1. Esprimo il mio fraterno ringraziamento a monsignor Mario Peressin, che in questa serena tappa del mio viaggio ai Piani di Pezza, mi ha rivolto il saluto a nome dell'arcidiocesi dell'Aquila; ed esprimo altresi il mio vivo ringraziamento al signor presidente della Regione Abruzzese e al signor sindaco per le nobili espressioni rivoltemi in questo incontro con la popolazione della località montana di Rocca di Mezzo. Vi saluto tutti con affetto e vi ringrazio per la vostra accoglienza. E' per me motivo di grande gioia incontrarmi con tutti voi, abitanti di questa splendida zona, e con voi, turisti, che trascorrete il breve tempo delle vacanze a contatto con le bellezze della natura e con i costumi della cara popolazione dei monti, gente laboriosa, amante delle cose semplici, gelosa custode di tradizioni che non tramontano e degli antichi usi, legata alla fede e al sentimento religioso che caratterizza la sua storia. Dalle vetuste radici della cultura religiosa di questa terra ci parla la vicina Chiesa di San Leucio, vescovo ed evangelizzatore, fondatore di antiche chiese nell'Italia Meridionale.

Dettagli esercizio => Prosegui il discorso alla popolazione di Rocca di Mezzo dopo l'ultima frase riportata. Le voci non servono per svolgere l'esercizio.

Voci fornite =>
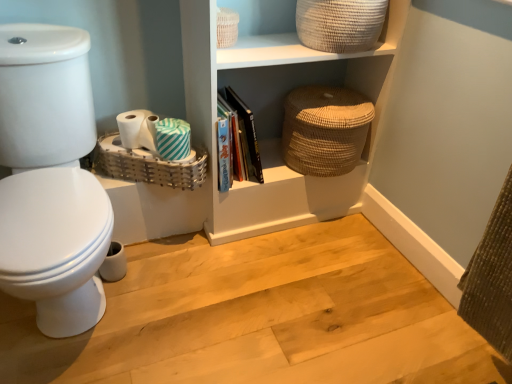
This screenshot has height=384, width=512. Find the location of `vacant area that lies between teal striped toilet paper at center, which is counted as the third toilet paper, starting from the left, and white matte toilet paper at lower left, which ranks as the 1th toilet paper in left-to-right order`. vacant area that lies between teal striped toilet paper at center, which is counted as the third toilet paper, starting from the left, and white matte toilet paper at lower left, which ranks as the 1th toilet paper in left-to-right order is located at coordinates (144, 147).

==

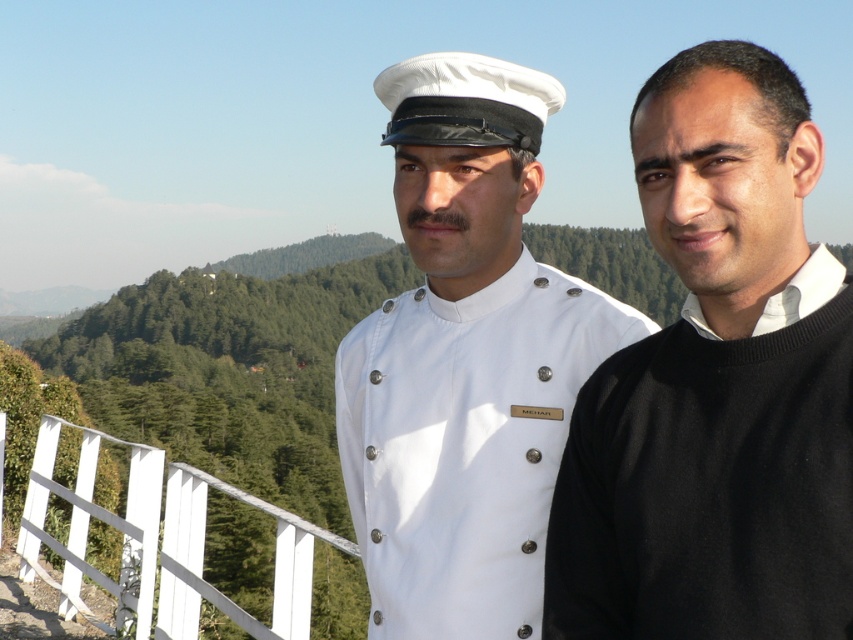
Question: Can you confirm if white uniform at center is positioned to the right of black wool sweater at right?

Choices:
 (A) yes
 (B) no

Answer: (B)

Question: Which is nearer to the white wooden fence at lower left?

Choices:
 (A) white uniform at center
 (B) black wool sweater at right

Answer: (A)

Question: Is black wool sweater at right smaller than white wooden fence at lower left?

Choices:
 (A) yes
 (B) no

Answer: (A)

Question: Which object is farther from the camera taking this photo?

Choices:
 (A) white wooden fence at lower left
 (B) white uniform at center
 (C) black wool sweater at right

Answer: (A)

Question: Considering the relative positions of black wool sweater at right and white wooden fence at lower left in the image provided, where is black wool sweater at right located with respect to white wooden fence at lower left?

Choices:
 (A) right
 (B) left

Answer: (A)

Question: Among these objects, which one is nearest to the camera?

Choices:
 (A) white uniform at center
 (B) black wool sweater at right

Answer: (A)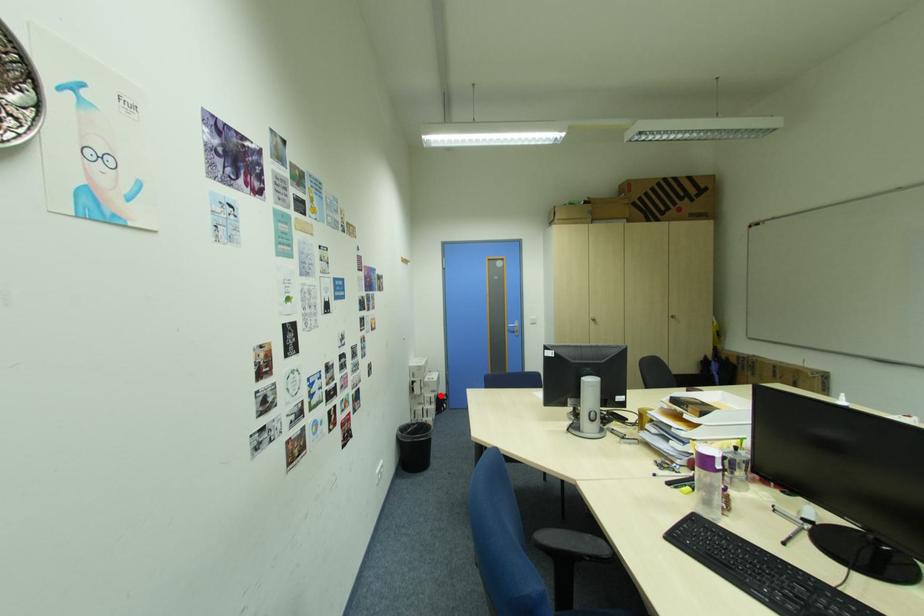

Spazio risposta =>
2. Invito voi tutti a non trascurare mai il senso religioso delle cose e della natura, ereditato dai vostri padri. Specialmente di fronte ai processi di trasformazione tipici della vita moderna, così rapidi e a volte così poco rispettosi dell'ambiente e delle caratteristiche che lo accompagnano, sappiate impegnarvi a mantenere fede ai valori della vostra tradizione e della vostra cultura civile e religiosa. Essa costituisce un monito e un insegnamento ricco di saggezza, un invito a osservare con senso di responsabilità e competente intelligenza le fondamentali e sapienti leggi che salvaguardano l'ambiente naturale in cui l'uomo deve vivere, invitando a conservare con saggia responsabilità i beni che rendono serena la vita sociale, e soprattutto aprono gli occhi perché le perfezioni invisibili di Dio possano essere contemplate con l'intelletto nelle opere da lui compiute (cfr Rm 1,20)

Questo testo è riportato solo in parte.